Göç konusunun, “Sen kaybedersen, ben kazanırım” mantığıyla ele alınmaması gerektiği yönünde görüş bildiren İmamoğlu, “Birlikte kazanmaya odaklanmalıyız. Biz, ‘kazan-kazan’ diyoruz. Çünkü bunun alternatifi ‘kaybet-kaybettir.’ Bütün bunlar ve başka konular, şehirlerimizi 21. yüzyıla hazırlamak için atmamız gereken adımlardır. İstanbul ve Atina arasında bir dostluk köprüsü kurarken, Türkiye ve Yunanistan arasında da barışın ve dostluğun bir tercih değil, zorunluluk olduğu bilinciyle hareket ediyoruz. Bu anlamda Kostas ile başlattığımız süreç ve bu ziyaretin de Ege’de ülkelerimiz arasında barış ve huzura katkı sağlamasını temenni ediyorum. Bizlerin aldığı inisiyatifin ülkelerimiz arasında diyalog kapısının aralamasına yardım edeceğine inanıyorum. İstanbul ve Atina, Türkiye ve Yunanistan arasında dostluk, bir tercih değil, tarih ve coğrafyanın bize dayattığı bir zorunluluktur. Ve biz bu zorunluluktan aldığımız ilhamla ilişkilerimizi karşılıklı kazanca dönüştürme iradesinde ortaklaşıyoruz” şeklinde konuştu.

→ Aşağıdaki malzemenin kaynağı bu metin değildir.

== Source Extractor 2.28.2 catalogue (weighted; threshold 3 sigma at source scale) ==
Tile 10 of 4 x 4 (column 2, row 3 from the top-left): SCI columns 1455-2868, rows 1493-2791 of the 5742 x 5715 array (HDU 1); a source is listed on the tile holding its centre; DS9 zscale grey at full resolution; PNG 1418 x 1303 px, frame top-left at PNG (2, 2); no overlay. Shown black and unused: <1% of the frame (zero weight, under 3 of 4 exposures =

BAKOYANNİS: “UZUN YOLCULUKLARIN BİR TEK ADIMLA BAŞLADIĞINI BİLİYORUZ”

Ev sahibi Bakoyannis de “Gelecek başımıza gelmesini beklediğimiz şey değildir, başımıza gelmesini sağladığımız şeydir” şeklinde başladığı konuşmasını şöyle sürdürdü:

“İstanbul’daki ziyaretimin karşılığı olarak, Atina’yı ziyaret etmenize yönelik davetimi kabul etme nezaketinizle ve kurduğumuz yaratıcı diyalogla, ortak geleceğimiz için yeni ve iyi bir başlangıç yapıyoruz. Sorunlar, aşağıdan yukarıya doğru çözülür. Sorunları insanlar yaratır, insanlar çözer. Sorunları hükümetler bile yaratsa, eminim ki halklar çözebilir. Bu yaz ülkelerimizi yaralayan yangın felaketlerinde ve yıllar önce gerçekleşen depremlerde toplumlarımızın hissettiği duygular bize umut veriyor. Uzun yolculukların bir tek adımla başladığını biliyoruz. Biz de şehirlerimiz arasında bir köprü kurduk. Atinalılar ve İstanbullular bu köprüden geçmeye hazır. Belediyelerin görevi, insanlarımızı ve şehirlerimizi güçlendirecek politikalar üretmektir. Böyle politikalar üretelim ki iklim krizi ile mücadele edelim, ekonomik fırsatlar yaratalım, teknolojik gelişmelere yetişelim, sosyal yaraları tedavi edelim, göçmen meselesine insani ama sınır koyan bir yönetim oluşturalım, kültürel değerleri zenginleştirelim.”

İmamoğlu ve Bakoyannis, konuşmaların ardından birbirlerine, yönettikleri şehirleri anlatan karşılıklı hediyeler verdi.